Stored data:
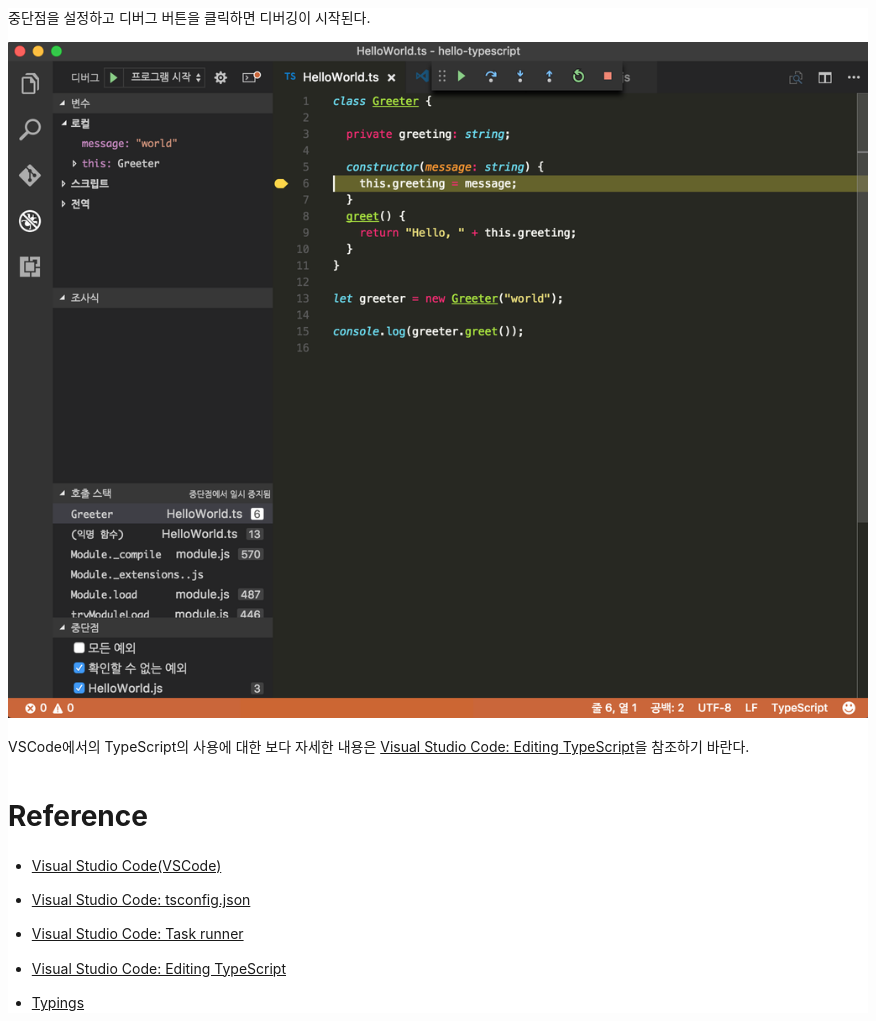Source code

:중단점을 설정하고 디버그 버튼을 클릭하면 디버깅이 시작된다.

![debug](./img/ts-debug-start.png)

VSCode에서의 TypeScript의 사용에 대한 보다 자세한 내용은 [Visual Studio Code: Editing TypeScript](https://code.visualstudio.com/Docs/languages/typescript)을 참조하기 바란다.



# Reference

* [Visual Studio Code(VSCode)](https://code.visualstudio.com/)

* [Visual Studio Code: tsconfig.json](http://www.typescriptlang.org/docs/handbook/tsconfig-json.html)
* [Visual Studio Code: Task runner](https://code.visualstudio.com/docs/editor/tasks)

* [Visual Studio Code: Editing TypeScript](https://code.visualstudio.com/Docs/languages/typescript)

* [Typings](https://github.com/typings/typings)
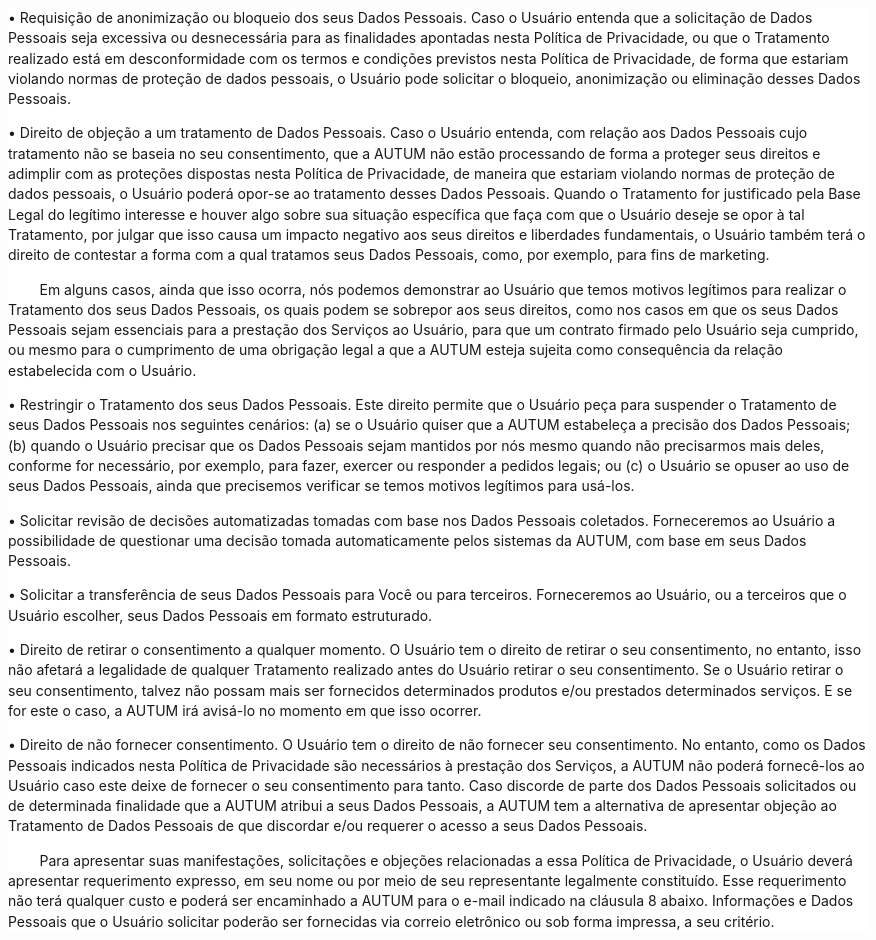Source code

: • Requisição de anonimização ou bloqueio dos seus Dados Pessoais. Caso o Usuário entenda que a solicitação de Dados Pessoais seja excessiva ou desnecessária para as finalidades apontadas nesta Política de Privacidade, ou que o Tratamento realizado está em desconformidade com os termos e condições previstos nesta Política de Privacidade, de forma que estariam violando normas de proteção de dados pessoais, o Usuário pode solicitar o bloqueio, anonimização ou eliminação desses Dados Pessoais.  

• Direito de objeção a um tratamento de Dados Pessoais. Caso o Usuário entenda, com relação aos Dados Pessoais cujo tratamento não se baseia no seu consentimento, que a AUTUM não estão processando de forma a proteger seus direitos e adimplir com as proteções dispostas nesta Política de Privacidade, de maneira que estariam violando normas de proteção de dados pessoais, o Usuário poderá opor-se ao tratamento desses Dados Pessoais. Quando o Tratamento for justificado pela Base Legal do legítimo interesse e houver algo sobre sua situação específica que faça com que o Usuário deseje se opor à tal Tratamento, por julgar que isso causa um impacto negativo aos seus direitos e liberdades fundamentais, o Usuário também terá o direito de contestar a forma com a qual tratamos seus Dados Pessoais, como, por exemplo, para fins de marketing.  

        Em alguns casos, ainda que isso ocorra, nós podemos demonstrar ao Usuário que temos motivos legítimos para realizar o Tratamento dos seus Dados Pessoais, os quais podem se sobrepor aos seus direitos, como nos casos em que os seus Dados Pessoais sejam essenciais para a prestação dos Serviços ao Usuário, para que um contrato firmado pelo Usuário seja cumprido, ou mesmo para o cumprimento de uma obrigação legal a que a AUTUM esteja sujeita como consequência da relação estabelecida com o Usuário.  

• Restringir o Tratamento dos seus Dados Pessoais. Este direito permite que o Usuário peça para suspender o Tratamento de seus Dados Pessoais nos seguintes cenários: (a) se o Usuário quiser que a AUTUM estabeleça a precisão dos Dados Pessoais; (b) quando o Usuário precisar que os Dados Pessoais sejam mantidos por nós mesmo quando não precisarmos mais deles, conforme for necessário, por exemplo, para fazer, exercer ou responder a pedidos legais; ou (c) o Usuário se opuser ao uso de seus Dados Pessoais, ainda que precisemos verificar se temos motivos legítimos para usá-los.  

• Solicitar revisão de decisões automatizadas tomadas com base nos Dados Pessoais coletados. Forneceremos ao Usuário a possibilidade de questionar uma decisão tomada automaticamente pelos sistemas da AUTUM, com base em seus Dados Pessoais.  

• Solicitar a transferência de seus Dados Pessoais para Você ou para terceiros. Forneceremos ao Usuário, ou a terceiros que o Usuário escolher, seus Dados Pessoais em formato estruturado.  

• Direito de retirar o consentimento a qualquer momento. O Usuário tem o direito de retirar o seu consentimento, no entanto, isso não afetará a legalidade de qualquer Tratamento realizado antes do Usuário retirar o seu consentimento. Se o Usuário retirar o seu consentimento, talvez não possam mais ser fornecidos determinados produtos e/ou prestados determinados serviços. E se for este o caso, a AUTUM irá avisá-lo no momento em que isso ocorrer.  

• Direito de não fornecer consentimento. O Usuário tem o direito de não fornecer seu consentimento. No entanto, como os Dados Pessoais indicados nesta Política de Privacidade são necessários à prestação dos Serviços, a AUTUM não poderá fornecê-los ao Usuário caso este deixe de fornecer o seu consentimento para tanto. Caso discorde de parte dos Dados Pessoais solicitados ou de determinada finalidade que a AUTUM atribui a seus Dados Pessoais, a AUTUM tem a alternativa de apresentar objeção ao Tratamento de Dados Pessoais de que discordar e/ou requerer o acesso a seus Dados Pessoais.  

        Para apresentar suas manifestações, solicitações e objeções relacionadas a essa Política de Privacidade, o Usuário deverá apresentar requerimento expresso, em seu nome ou por meio de seu representante legalmente constituído. Esse requerimento não terá qualquer custo e poderá ser encaminhado a AUTUM para o e-mail indicado na cláusula 8 abaixo. Informações e Dados Pessoais que o Usuário solicitar poderão ser fornecidas via correio eletrônico ou sob forma impressa, a seu critério.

_ABOUT THIS EXERCISE_
List every line of the records above that contains the string "Forneceremos", matching case exactly.

_OUTPUT FOR THIS EXERCISE_
• Solicitar revisão de decisões automatizadas tomadas com base nos Dados Pessoais coletados. Forneceremos ao Usuário a possibilidade de questionar uma decisão tomada automaticamente pelos sistemas da AUTUM, com base em seus Dados Pessoais.  
• Solicitar a transferência de seus Dados Pessoais para Você ou para terceiros. Forneceremos ao Usuário, ou a terceiros que o Usuário escolher, seus Dados Pessoais em formato estruturado.  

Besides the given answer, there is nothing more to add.